Algunos historiadores del arte imaginan que, en este contexto, Picasso hizo algo así como un cursillo acelerado de clasicismo (¡en una semana!), y que se fue a Gósol a practicar y defender a ultranza un clasicismo plástico propuesto como síntoma visible de una cierta concepción de la catalanidad. En mi opinión, esta tesis no es correcta: el clasicismo gosolense de Picasso fue una actitud estrictamente estética y experimental, casi de prescripción facultativa para poder salir del desarraigo pictórico en el que se encontraba dolorosamente instalado.

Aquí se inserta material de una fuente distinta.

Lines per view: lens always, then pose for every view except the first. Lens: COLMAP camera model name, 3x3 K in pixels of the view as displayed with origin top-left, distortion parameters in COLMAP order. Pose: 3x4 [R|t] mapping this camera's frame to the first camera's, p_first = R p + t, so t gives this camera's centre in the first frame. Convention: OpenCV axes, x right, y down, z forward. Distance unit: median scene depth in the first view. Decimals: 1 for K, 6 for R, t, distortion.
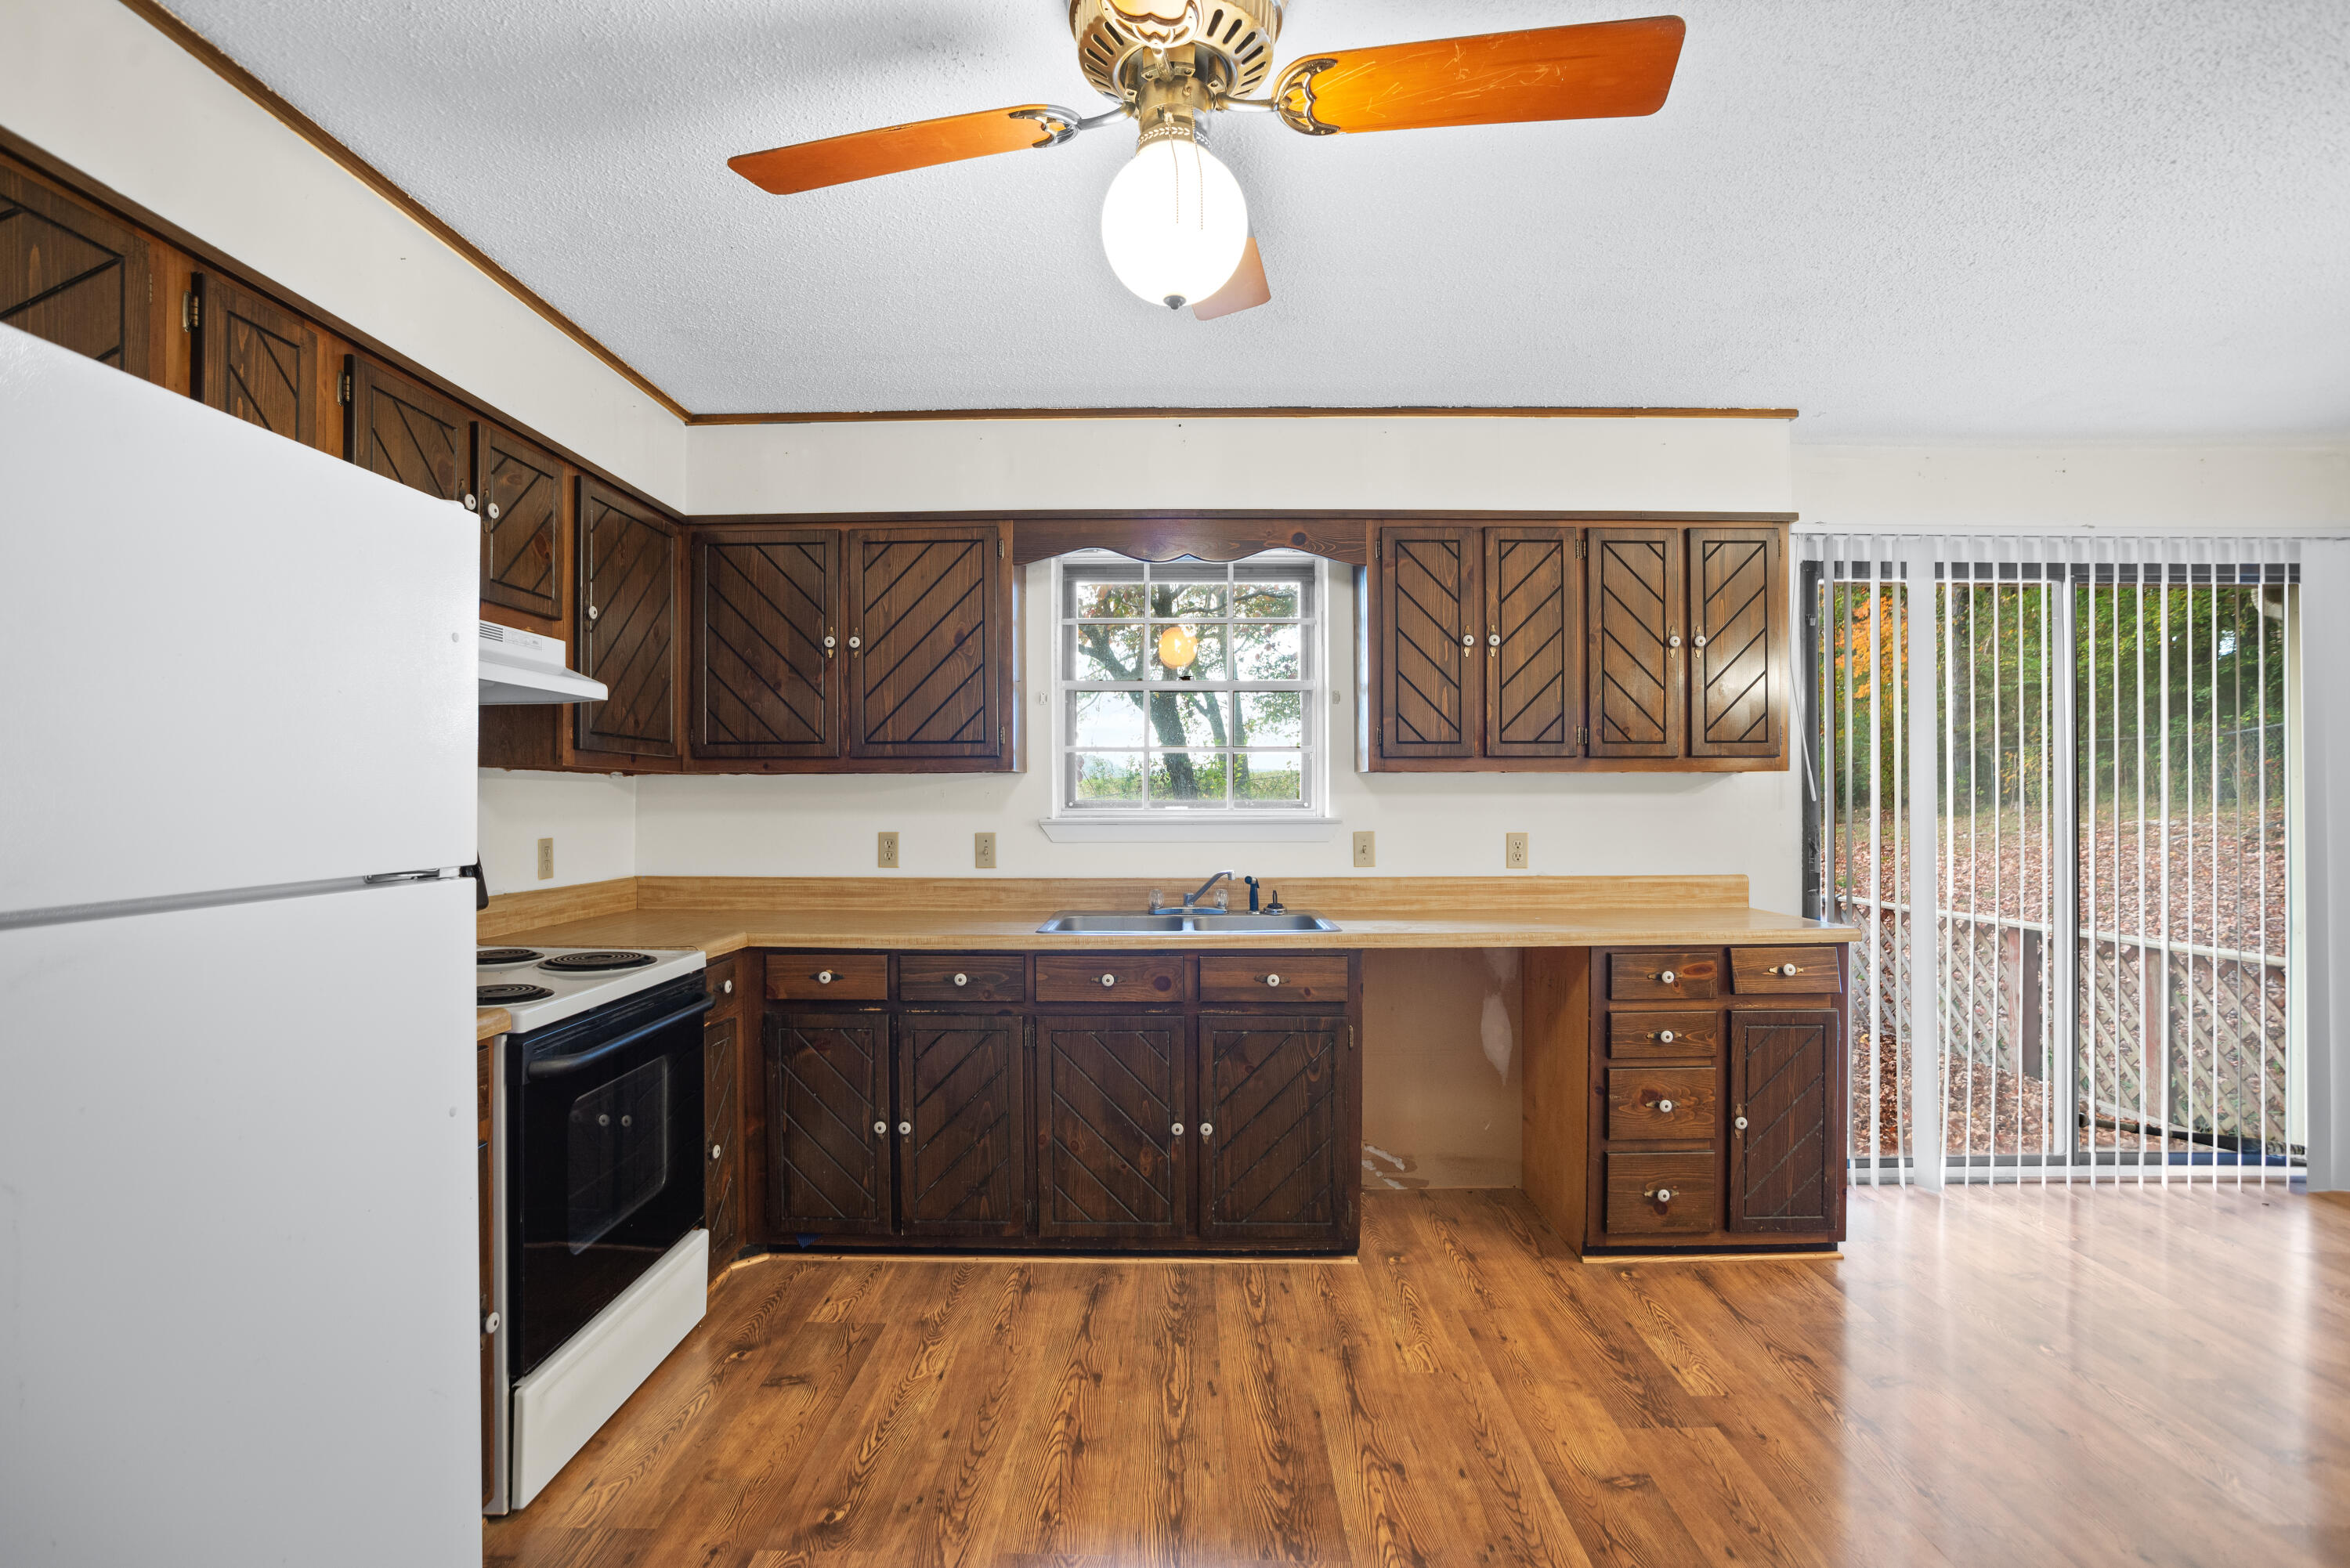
lens RADIAL K [[1103.4, 0, 1168.4], [0, 1103.4, 797.6], [0, 0, 1]] dist [-0.041132, 0.008868]
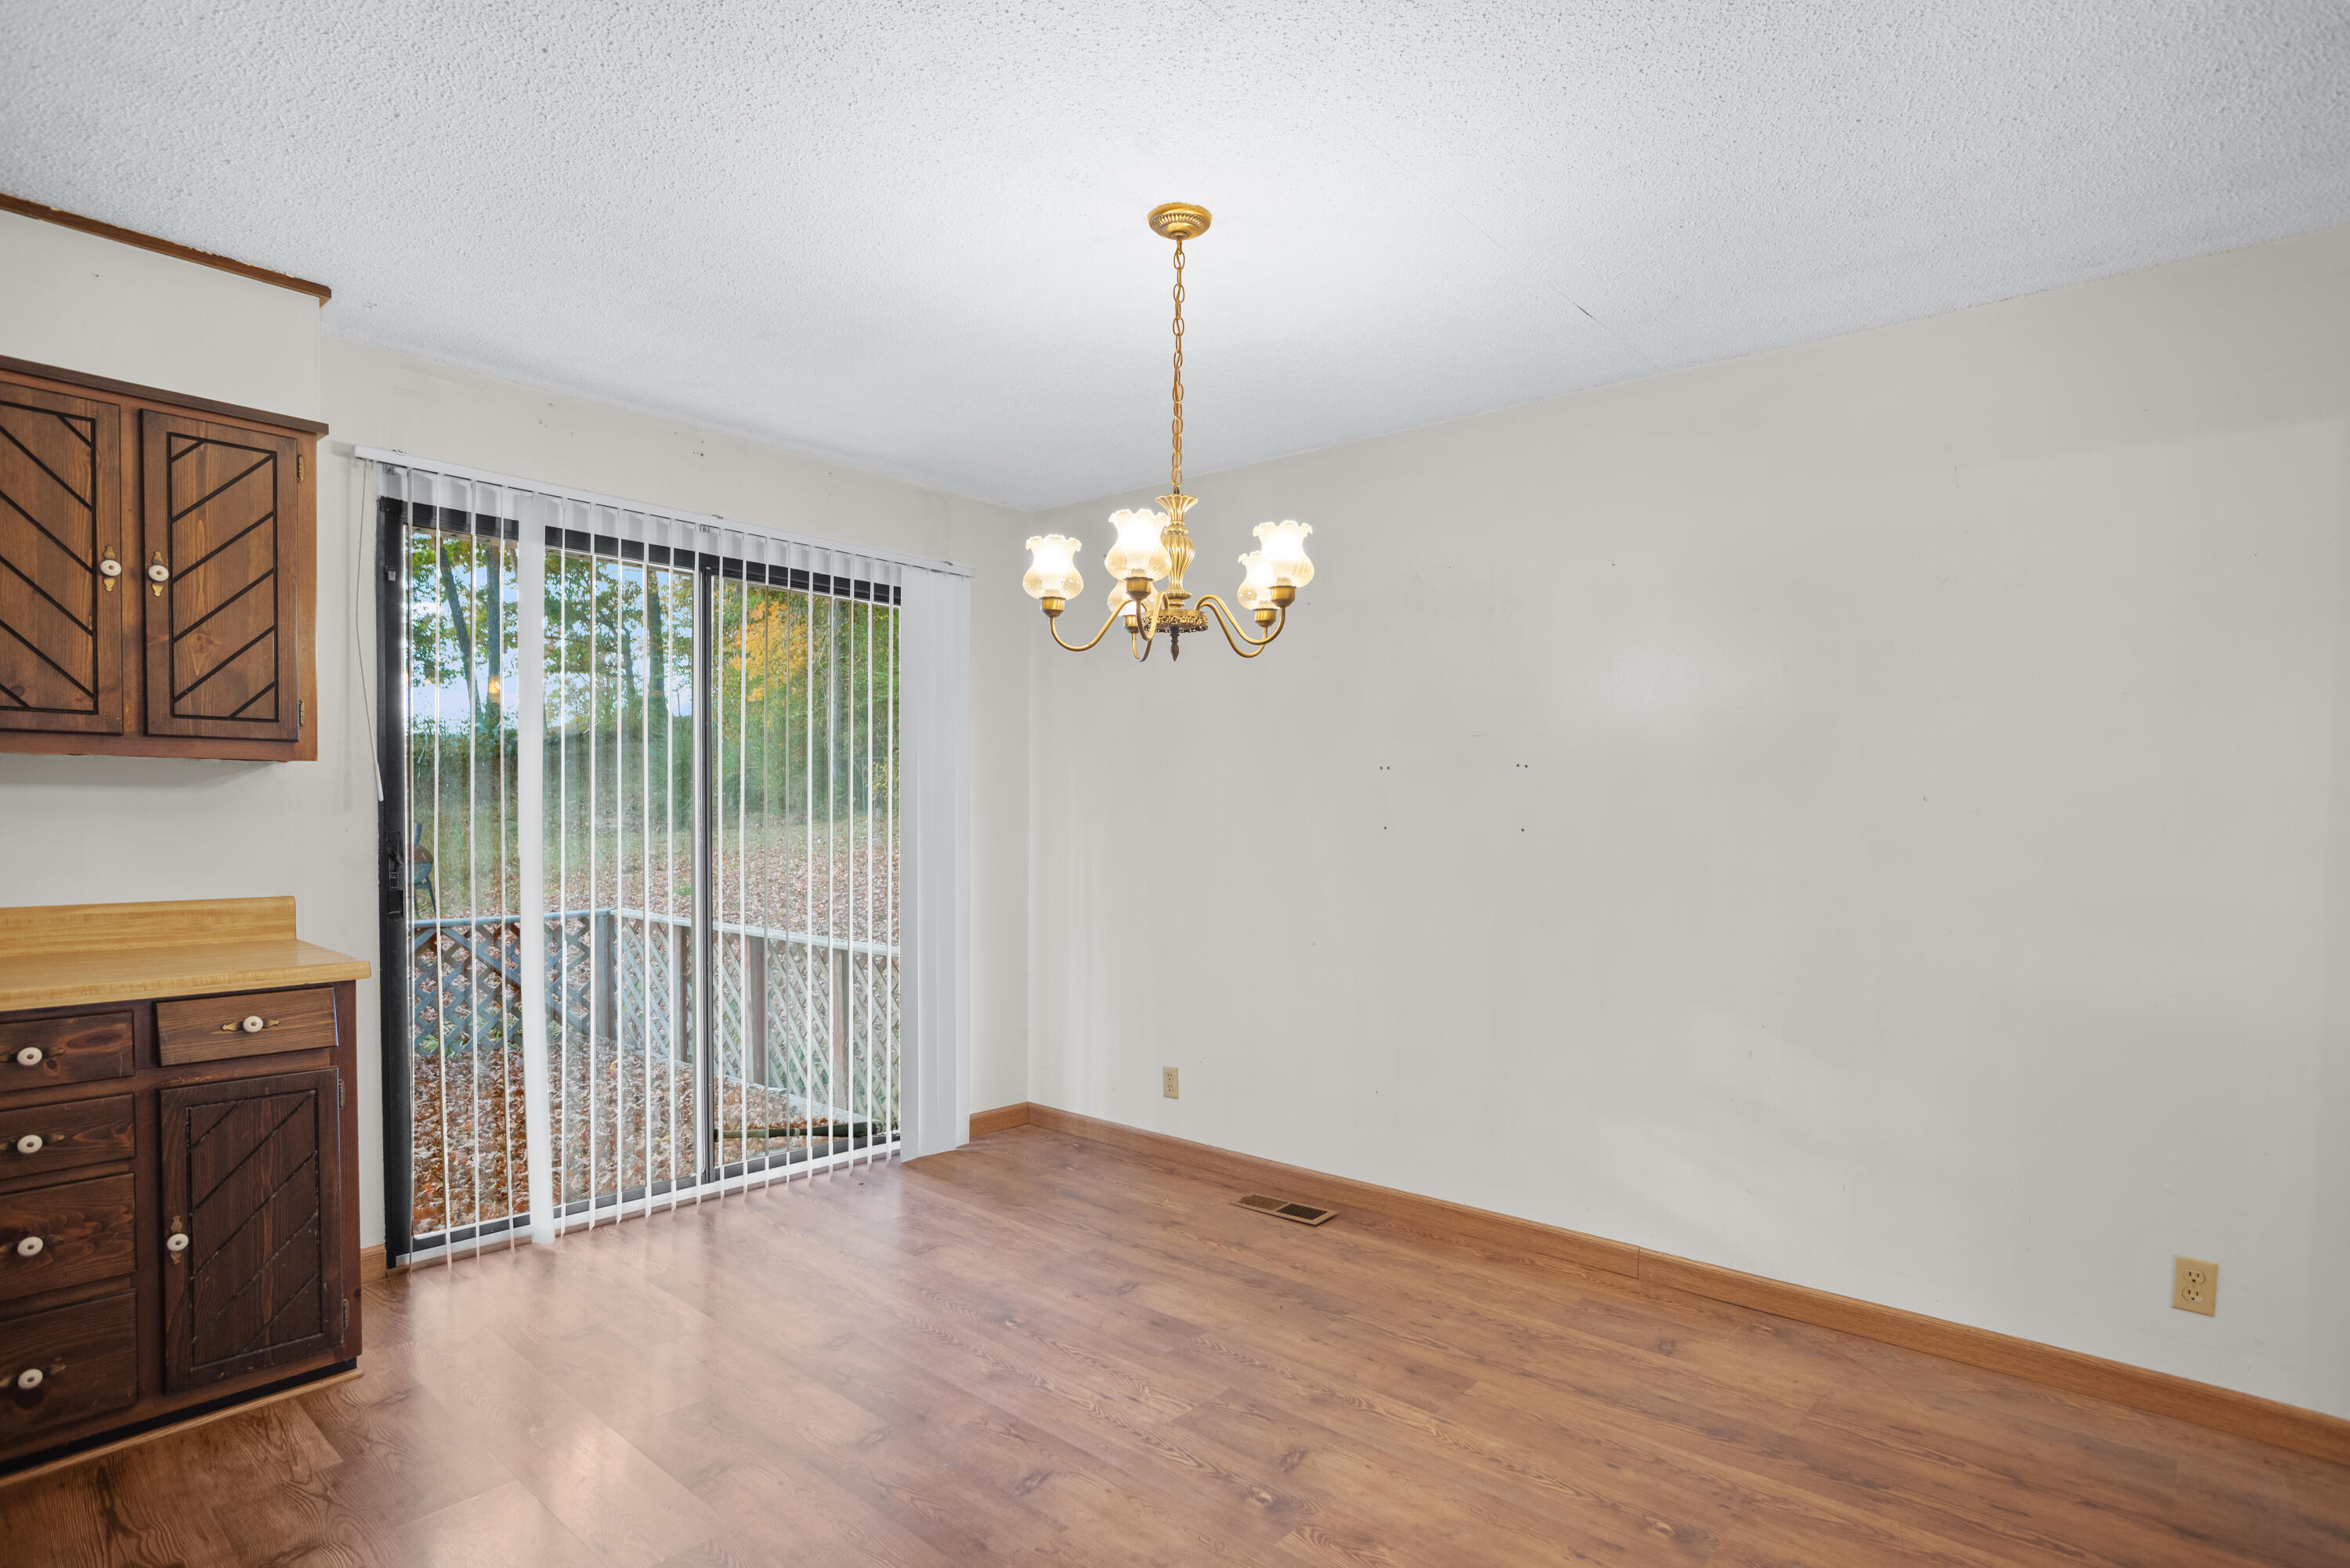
lens RADIAL K [[1206.4, 0, 1177.7], [0, 1206.4, 840.7], [0, 0, 1]] dist [-0.032603, 0.012636]
pose [[0.644571, -0.011212, 0.764462, 0.350110], [-0.014396, 0.999537, 0.026798, 0.000891], [-0.764409, -0.028278, 0.644111, -0.009878]]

Ciertamente, el artista malagueño sentía este desarraigo porque la pintura de la época rosa le había llevado a un estancamiento del que parecía no poder salir, sólo quebrado fugazmente pero con una fuerza insólita por las pinturas de Holanda. Picasso estaba harto del maravilloso tecnicismo de su pintura adolescente, de la narratividad de la época azul y del esteticismo de la rosa. Buscaba un lenguaje diferente al finisecular, aunque no sabía todavía cuál; su situación era de perplejidad y de duda. En este contexto, el clasicismo reivindicado por sus amigos catalanes podría ser un buen remanso para relajarse y comenzar una nueva indagación plástica. Además, en su museo imaginario, convergían con fuerza las soluciones pictóricas de los frescos y los bajorrelieves egipcios, de la escultura ibérica y la griega, de las pinturas pompeyanas, de las tallas románicas, de la pintura de Velázquez y Zurbarán, de la del Greco y Goya, Poussin, Puvis de Chavannes y Manet, de Cézanne, Rodin y Matisse. Todo ello fue convenientemente procesado en Gósol para la gestación del nuevo lenguaje de la modernidad.

2

Picasso y Gósol

La narrativa habitual de la partida hacia Gósol se ha construido normalmente a la zaga del viaje a Horta de 1898. Así, los historiadores no dudan en afirmar que tal como Picasso fue a Horta para recuperarse de la escarlatina contraída en Madrid en la primavera de 1898, fue a Gósol para recuperarse de la tisis, o incluso de «algo peor», como la sífilis. Pero lo cierto es que en la biografía del pintor no hay ni rastro de estas enfermedades. Además, personas de edad del pueblo recuerdan a sus abuelos diciendo que Picasso no tenía un aspecto diferente del de cualquier joven varón de ciudad que se acercaba a esas montañas. Otra versión de la supuesta curación del pintor es la de que fue a Gósol a «quitarse» del opio. Es cierto que Picasso y Fernande fumaban opio; lo hacían asiduamente y en cantidades considerables. Pero no tuvieron conciencia de su carácter pernicioso hasta 1908, año en que su amigo el pintor polaco Wiegels murió a consecuencia de una sobredosis. Así que, probablemente, en las maletas que llevaron al pueblo no sólo había un montón de vestidos femeninos excesivamente elegantes y bártulos de pintor, sino también grandes cantidades de esta droga, que debieron fumar a su pleno antojo en los interiores más frecuentados. De hecho, en una de las páginas del carnet català (concretamente la setenta y cuatro) aparece una receta vinculada a esta substancia: «Opio, azafrán, alcohol, láudano».